荒木飛呂彦の代表作でありシリーズ累計7000万部を超える大ヒット・コミック『ジョジョの奇妙な冒険』。このたび、このシリーズ第四部を奇才・乙一が渾身の小説化。「コミック版ジョジョ」の魅力の一つが【スタンド】という特殊能力を持った少年たちの、頭脳的な駆け引き、そして、極限状態でもあきらめない心。小説は、この要素を引き継ぎつつ、乙一らしい絶望と悲しみ、切なさを加えることに成功している。なぜ、執筆開始から5年、ボツ原稿が2000枚にものぼることなったのか、乙一オリジナル【スタンド】はどのように生み出されたのか、この小説を執筆することで得たものは、などを乙一さんに伺いました。また、VTR冒頭、荒木飛呂彦さんに「ジョジョ」の目指すもの、『The Book』の出来映えなどについてお聞きしました。
松田 原作コミックは息詰まるサスペンス・アクションなんですが、乙一さんは、そこに圧倒的な絶望と悪を持ち込んでいます。それによって、人間の悲しみ、切なさ、優しさを見事に表現しています。こうして、『ジョジョ』でありながら乙一ワールドでもある、コミックと小説が理想的な形で響きあった作品が誕生したんですね。


<今週の松田チョイス>
◎セバスチャン・フィツェック『ラジオ・キラー』(柏書房)



松田 ドイツの異色サスペンス・ミステリー、セバスチャン・フィツェックの『ラジオ・キラー』です。

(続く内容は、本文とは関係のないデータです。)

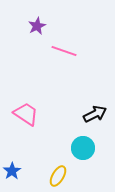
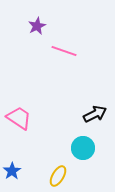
pink trapezoid: moved 7 px left, 4 px down
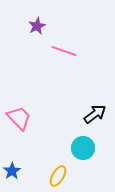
black arrow: rotated 10 degrees counterclockwise
pink trapezoid: rotated 12 degrees clockwise
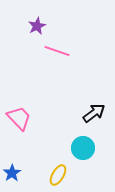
pink line: moved 7 px left
black arrow: moved 1 px left, 1 px up
blue star: moved 2 px down
yellow ellipse: moved 1 px up
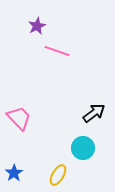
blue star: moved 2 px right
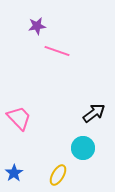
purple star: rotated 18 degrees clockwise
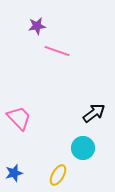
blue star: rotated 18 degrees clockwise
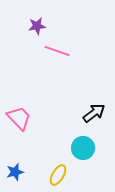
blue star: moved 1 px right, 1 px up
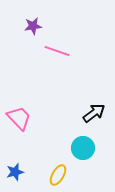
purple star: moved 4 px left
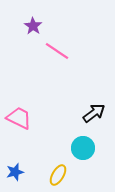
purple star: rotated 30 degrees counterclockwise
pink line: rotated 15 degrees clockwise
pink trapezoid: rotated 20 degrees counterclockwise
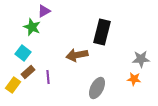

N ラジオ局の乗っ取り事件発生! 人質をとって立てこもった知能犯が、ラジオを使った冷酷な殺人ゲームを始める。交渉人に指名されたのは、長女の自殺に深く傷ついていた犯罪心理学者イーラ。犯人との息詰まるようなやりとりをはさんで、事件は思いも寄らぬ展開へとなだれ込んでいく。ノンストップ・サイコミステリー。>
松田 この小説は、終始、心臓がドキドキしっぱなしです。思いがけない出来事が次々と起こり、アッと驚くラストシーンまで、一気に突っ走っていくんです。だから、読み始めると止まらなくなります。この犯罪は、マスコミや大衆を巻き込む「劇場型犯罪」なんですが、ラジオ局に立てこもった犯人の要求が、ドイツ中のどこかの電話番号に電話して、決まった答をしないと人質を一人殺すという、シンプルなもの。それだけに怖いのです。そして、犯人との交渉にあたる女性は、高名な犯罪心理学者なんですが、実は、娘の自殺で神経がボロボロになっている。こういう崖っぷちに立っているような絶望的な状況に置かれている主人公からも目が離せません。まさに、スリルとサスペンス満載のミステリーです。
優香 私も、読んだんですが、私は翻訳ものというのは苦手だったんですよ。でも、これはとっても読みやすかったですね。犯人との交渉人も正義のヒーローというのではないのでハラハラするし、その上、びっくりするようなラストシーンなんですね。
松田 壮大な仕掛けのマジックを目の前で見ているような感じでしたね。